Tanja Mayer

Personal information
- Nationality: Swiss
- Born: 2 July 1993 (age 32) Sommeri, TG, Switzerland
- Height: 1.80 m (5 ft 11 in)
- Weight: 73 kg (161 lb)

Sport
- Sport: Bobsleigh
- Event: two-women
- Coached by: Marcel Rohner Petr Ramseidl

Medal record
Women's Bobsleigh
Representing Switzerland
European Championships
| Gold medal – first place | 2014 Königgsee | Two-Women |

= Tanja Mayer =

Swiss athlete and bobsledder (born 1993)

Tanja Mayer (born 2 July 1993) is a Swiss athlete and bobsledder. She competed in heptathlon at the junior level and started competing in bobsleigh in 2013.

==Bobsleigh==
On 26 January 2014, Tanja Mayer, along with Swiss pilot Fabienne Meyer, won the two-women World Cup race in Königsee, Germany. The race also doubled as the European Championship, earning them a gold medal.

She is competing as a brakewoman at the 2014 Winter Olympics.

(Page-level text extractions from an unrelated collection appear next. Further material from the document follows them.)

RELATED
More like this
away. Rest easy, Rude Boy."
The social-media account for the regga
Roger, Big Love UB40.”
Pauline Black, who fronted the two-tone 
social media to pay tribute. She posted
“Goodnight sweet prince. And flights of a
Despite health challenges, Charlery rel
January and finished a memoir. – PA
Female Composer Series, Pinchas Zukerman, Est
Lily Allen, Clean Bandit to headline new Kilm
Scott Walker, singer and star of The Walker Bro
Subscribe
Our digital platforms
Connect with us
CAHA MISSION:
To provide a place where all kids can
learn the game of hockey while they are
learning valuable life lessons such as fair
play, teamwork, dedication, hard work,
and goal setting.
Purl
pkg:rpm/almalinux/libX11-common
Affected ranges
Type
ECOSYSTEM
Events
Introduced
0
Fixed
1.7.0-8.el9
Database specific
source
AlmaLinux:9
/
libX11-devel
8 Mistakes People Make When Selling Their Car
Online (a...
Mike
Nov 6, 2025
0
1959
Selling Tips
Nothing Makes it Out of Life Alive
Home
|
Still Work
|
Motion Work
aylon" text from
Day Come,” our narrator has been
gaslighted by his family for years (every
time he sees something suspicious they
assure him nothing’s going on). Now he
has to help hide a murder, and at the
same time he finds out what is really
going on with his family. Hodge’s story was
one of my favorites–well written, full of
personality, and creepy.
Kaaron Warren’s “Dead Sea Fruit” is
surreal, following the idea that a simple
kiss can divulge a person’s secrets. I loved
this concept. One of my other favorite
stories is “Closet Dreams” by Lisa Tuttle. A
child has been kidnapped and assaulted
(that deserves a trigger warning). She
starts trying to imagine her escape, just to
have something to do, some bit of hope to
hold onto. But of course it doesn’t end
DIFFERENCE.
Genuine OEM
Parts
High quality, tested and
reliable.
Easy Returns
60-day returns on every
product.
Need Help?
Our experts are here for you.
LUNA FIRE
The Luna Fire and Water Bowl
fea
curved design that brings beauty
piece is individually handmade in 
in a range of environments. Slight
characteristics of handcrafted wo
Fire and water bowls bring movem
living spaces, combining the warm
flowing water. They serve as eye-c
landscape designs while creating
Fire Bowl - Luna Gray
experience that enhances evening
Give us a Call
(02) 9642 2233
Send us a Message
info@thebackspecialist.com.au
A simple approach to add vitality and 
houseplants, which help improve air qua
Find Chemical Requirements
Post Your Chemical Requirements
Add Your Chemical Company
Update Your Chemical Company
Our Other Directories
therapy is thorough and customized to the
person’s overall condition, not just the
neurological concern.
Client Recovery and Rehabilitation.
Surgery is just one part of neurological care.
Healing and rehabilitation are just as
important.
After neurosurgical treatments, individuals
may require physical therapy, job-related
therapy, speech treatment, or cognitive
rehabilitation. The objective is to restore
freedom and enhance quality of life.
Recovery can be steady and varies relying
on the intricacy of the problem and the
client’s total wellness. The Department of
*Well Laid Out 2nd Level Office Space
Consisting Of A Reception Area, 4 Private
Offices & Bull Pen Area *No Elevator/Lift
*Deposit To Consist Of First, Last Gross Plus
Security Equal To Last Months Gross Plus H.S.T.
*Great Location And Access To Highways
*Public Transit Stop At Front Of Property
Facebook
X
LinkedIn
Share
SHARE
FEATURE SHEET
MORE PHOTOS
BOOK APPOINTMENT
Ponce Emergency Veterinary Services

===European Championships===
- 2014 European Championships – GER Königssee, 1 with Fabienne Meyer

==Athletics==
Tanja competed in heptathlon at the junior level. In 2009, she took part in the World Youth Championships where she finished in 7th place. In 2011, she finished in 9th place at the European Junior Championships. She also competed at the 2012 World Junior Championships in Barcelona where she finished in 16th place.